▶ **WORK TASK**
In the records below, the line with "left wrist: (135, 227)" opens the range and the line with "right knee: (463, 272)" closes it; print that range exactly and nothing else.
= Beginning of Section =
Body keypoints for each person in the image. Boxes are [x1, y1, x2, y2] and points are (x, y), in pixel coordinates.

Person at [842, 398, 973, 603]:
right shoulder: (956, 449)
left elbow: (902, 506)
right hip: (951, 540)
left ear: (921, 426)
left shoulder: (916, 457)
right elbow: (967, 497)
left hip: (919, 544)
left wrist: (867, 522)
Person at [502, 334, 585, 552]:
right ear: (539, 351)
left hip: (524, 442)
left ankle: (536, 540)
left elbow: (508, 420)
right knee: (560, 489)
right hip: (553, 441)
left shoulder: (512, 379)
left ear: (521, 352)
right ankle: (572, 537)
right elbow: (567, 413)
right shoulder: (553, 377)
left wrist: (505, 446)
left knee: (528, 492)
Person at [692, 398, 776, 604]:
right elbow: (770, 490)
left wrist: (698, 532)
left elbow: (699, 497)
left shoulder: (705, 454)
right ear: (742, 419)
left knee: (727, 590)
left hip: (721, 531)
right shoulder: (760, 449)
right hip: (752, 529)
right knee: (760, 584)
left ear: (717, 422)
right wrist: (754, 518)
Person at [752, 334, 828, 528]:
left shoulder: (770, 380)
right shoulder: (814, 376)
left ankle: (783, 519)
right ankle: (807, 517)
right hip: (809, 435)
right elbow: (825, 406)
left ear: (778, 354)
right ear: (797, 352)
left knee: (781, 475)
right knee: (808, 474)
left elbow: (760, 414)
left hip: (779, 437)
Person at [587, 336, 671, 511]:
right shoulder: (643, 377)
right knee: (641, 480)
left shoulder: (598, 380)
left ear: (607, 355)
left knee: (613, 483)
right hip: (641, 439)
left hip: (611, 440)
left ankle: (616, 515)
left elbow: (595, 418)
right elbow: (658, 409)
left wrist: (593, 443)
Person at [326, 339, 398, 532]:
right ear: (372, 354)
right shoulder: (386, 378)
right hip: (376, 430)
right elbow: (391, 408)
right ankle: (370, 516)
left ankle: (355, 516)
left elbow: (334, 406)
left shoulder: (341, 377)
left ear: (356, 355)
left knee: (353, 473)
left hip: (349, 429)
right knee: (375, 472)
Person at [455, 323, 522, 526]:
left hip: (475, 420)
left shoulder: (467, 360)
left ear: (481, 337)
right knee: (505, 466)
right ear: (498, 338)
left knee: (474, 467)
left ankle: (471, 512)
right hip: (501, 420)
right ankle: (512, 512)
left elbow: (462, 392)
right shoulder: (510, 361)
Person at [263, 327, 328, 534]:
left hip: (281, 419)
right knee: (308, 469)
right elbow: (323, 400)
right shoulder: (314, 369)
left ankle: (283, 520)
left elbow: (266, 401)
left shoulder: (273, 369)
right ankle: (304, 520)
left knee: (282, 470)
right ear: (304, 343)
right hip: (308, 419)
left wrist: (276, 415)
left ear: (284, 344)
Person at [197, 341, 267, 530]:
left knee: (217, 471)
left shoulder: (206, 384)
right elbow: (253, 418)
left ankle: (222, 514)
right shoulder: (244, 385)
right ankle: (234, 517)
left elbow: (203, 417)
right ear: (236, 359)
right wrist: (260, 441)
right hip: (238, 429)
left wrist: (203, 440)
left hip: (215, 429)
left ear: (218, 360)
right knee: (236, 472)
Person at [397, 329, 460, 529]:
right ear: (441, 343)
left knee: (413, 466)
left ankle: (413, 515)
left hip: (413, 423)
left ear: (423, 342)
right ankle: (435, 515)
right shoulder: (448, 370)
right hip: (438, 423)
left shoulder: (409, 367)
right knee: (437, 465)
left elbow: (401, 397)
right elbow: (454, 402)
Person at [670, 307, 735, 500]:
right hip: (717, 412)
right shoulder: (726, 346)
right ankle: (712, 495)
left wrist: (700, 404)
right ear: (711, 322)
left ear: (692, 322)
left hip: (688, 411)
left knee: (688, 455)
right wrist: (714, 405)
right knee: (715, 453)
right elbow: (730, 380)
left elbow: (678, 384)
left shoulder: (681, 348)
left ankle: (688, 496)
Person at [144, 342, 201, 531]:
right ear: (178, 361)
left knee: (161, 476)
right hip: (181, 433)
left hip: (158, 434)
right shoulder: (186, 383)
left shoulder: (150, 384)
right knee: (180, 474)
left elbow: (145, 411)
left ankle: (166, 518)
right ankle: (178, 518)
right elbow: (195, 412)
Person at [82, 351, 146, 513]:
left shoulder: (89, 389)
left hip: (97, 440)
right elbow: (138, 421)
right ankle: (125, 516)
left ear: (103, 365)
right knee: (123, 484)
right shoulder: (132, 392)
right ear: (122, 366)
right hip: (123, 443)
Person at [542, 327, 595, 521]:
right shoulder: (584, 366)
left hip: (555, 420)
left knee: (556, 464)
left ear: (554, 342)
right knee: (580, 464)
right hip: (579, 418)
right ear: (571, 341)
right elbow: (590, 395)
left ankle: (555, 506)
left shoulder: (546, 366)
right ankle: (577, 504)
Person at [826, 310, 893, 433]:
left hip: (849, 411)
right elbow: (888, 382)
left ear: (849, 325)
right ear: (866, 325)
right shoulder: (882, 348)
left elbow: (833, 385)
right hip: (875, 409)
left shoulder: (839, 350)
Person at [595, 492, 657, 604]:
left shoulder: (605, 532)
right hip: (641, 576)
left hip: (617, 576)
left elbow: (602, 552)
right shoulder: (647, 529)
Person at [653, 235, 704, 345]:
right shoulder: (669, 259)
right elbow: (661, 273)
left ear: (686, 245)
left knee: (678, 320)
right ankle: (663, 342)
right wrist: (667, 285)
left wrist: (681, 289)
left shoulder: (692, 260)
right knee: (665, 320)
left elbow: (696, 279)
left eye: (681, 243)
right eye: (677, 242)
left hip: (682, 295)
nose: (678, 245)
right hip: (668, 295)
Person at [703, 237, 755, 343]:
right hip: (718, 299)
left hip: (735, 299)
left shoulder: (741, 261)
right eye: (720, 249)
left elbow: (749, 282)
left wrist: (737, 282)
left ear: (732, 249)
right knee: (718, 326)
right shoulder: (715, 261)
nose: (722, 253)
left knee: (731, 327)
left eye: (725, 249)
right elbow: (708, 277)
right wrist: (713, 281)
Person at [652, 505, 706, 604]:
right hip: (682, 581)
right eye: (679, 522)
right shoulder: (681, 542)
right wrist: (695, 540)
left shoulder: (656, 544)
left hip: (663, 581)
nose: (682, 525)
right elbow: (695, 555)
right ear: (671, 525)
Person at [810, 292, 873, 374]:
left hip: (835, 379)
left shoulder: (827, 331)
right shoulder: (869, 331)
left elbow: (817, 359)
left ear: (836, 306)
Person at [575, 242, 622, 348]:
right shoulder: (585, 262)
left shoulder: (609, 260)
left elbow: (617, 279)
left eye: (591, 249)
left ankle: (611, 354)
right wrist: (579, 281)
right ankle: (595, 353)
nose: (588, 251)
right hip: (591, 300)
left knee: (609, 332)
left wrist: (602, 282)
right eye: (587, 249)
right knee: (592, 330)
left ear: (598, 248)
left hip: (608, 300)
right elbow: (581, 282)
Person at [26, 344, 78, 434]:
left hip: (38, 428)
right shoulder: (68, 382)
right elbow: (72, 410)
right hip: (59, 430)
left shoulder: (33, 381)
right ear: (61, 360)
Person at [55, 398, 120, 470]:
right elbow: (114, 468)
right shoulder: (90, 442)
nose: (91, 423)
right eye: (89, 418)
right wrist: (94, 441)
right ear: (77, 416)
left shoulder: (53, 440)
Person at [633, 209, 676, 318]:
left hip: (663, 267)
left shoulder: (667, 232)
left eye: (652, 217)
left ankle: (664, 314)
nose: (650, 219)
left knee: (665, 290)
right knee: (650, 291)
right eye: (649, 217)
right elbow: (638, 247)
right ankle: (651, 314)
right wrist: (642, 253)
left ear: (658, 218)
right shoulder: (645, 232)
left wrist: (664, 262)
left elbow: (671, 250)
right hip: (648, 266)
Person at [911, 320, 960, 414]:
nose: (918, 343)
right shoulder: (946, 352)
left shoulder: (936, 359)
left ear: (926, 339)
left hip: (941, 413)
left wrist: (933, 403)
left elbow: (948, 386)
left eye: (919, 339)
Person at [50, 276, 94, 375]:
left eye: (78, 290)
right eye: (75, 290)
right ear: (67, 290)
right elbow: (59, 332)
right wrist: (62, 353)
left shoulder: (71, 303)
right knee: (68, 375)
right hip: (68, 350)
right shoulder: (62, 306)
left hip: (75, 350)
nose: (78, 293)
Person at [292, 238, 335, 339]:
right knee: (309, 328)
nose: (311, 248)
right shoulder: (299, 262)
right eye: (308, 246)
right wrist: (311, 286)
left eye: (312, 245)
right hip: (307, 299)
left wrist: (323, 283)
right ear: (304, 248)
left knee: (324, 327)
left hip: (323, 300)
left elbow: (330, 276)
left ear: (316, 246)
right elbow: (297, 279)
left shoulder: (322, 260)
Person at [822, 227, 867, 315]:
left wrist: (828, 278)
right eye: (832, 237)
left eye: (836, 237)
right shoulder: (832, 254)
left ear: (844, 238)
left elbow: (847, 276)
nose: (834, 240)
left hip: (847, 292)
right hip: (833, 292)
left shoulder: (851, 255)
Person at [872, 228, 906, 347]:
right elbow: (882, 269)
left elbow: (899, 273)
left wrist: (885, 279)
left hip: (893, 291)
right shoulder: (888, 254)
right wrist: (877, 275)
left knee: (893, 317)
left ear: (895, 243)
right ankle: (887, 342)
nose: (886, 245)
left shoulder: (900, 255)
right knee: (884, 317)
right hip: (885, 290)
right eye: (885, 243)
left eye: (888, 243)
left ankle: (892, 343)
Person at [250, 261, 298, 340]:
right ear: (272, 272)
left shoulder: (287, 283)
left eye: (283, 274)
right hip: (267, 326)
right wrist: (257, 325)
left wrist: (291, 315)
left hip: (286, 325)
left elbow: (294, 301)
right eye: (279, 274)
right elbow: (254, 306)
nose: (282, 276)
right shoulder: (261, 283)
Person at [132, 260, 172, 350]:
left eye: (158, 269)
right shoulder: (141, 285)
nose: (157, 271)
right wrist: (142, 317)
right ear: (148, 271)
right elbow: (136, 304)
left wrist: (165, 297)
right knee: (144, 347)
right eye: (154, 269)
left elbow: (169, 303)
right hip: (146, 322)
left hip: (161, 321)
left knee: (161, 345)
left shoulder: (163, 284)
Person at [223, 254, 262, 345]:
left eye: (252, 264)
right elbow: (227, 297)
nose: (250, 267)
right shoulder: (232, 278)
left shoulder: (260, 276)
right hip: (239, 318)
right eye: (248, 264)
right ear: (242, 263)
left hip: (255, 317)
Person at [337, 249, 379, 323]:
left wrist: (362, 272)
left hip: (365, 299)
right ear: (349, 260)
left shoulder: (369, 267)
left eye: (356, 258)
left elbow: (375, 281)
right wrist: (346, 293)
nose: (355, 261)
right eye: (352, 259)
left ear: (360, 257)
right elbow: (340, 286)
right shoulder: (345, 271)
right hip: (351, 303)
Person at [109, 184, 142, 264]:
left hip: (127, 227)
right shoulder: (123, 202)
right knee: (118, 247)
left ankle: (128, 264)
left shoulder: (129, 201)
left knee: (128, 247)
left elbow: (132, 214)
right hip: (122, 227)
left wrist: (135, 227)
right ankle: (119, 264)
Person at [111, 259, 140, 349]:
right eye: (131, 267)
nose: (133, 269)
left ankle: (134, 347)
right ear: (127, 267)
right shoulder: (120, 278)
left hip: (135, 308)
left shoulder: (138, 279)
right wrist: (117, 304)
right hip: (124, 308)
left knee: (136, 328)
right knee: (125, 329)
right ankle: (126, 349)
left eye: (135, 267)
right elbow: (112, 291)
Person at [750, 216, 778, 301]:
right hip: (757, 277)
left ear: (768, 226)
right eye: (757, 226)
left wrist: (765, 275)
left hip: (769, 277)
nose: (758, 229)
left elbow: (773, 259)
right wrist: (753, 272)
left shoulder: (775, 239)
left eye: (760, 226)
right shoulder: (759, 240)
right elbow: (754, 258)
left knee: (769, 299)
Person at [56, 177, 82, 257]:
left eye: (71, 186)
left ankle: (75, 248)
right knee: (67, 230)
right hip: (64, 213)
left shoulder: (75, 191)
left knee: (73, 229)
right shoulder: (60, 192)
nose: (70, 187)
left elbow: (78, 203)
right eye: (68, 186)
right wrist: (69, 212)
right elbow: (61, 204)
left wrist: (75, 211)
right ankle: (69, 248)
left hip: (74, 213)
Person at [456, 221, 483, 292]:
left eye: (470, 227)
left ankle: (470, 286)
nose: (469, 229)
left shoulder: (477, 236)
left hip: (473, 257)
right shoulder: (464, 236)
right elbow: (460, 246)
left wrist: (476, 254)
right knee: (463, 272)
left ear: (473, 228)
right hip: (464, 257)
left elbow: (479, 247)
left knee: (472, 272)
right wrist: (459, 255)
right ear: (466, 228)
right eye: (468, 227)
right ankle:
= End of Section =
▶ **THE COMPLETED TASK**
left wrist: (135, 227)
right ankle: (119, 264)
Person at [111, 259, 140, 349]:
right eye: (131, 267)
nose: (133, 269)
left ankle: (134, 347)
right ear: (127, 267)
right shoulder: (120, 278)
left hip: (135, 308)
left shoulder: (138, 279)
right wrist: (117, 304)
right hip: (124, 308)
left knee: (136, 328)
right knee: (125, 329)
right ankle: (126, 349)
left eye: (135, 267)
right elbow: (112, 291)
Person at [750, 216, 778, 301]:
right hip: (757, 277)
left ear: (768, 226)
right eye: (757, 226)
left wrist: (765, 275)
left hip: (769, 277)
nose: (758, 229)
left elbow: (773, 259)
right wrist: (753, 272)
left shoulder: (775, 239)
left eye: (760, 226)
right shoulder: (759, 240)
right elbow: (754, 258)
left knee: (769, 299)
Person at [56, 177, 82, 257]:
left eye: (71, 186)
left ankle: (75, 248)
right knee: (67, 230)
right hip: (64, 213)
left shoulder: (75, 191)
left knee: (73, 229)
right shoulder: (60, 192)
nose: (70, 187)
left elbow: (78, 203)
right eye: (68, 186)
right wrist: (69, 212)
right elbow: (61, 204)
left wrist: (75, 211)
right ankle: (69, 248)
left hip: (74, 213)
Person at [456, 221, 483, 292]:
left eye: (470, 227)
left ankle: (470, 286)
nose: (469, 229)
left shoulder: (477, 236)
left hip: (473, 257)
right shoulder: (464, 236)
right elbow: (460, 246)
left wrist: (476, 254)
right knee: (463, 272)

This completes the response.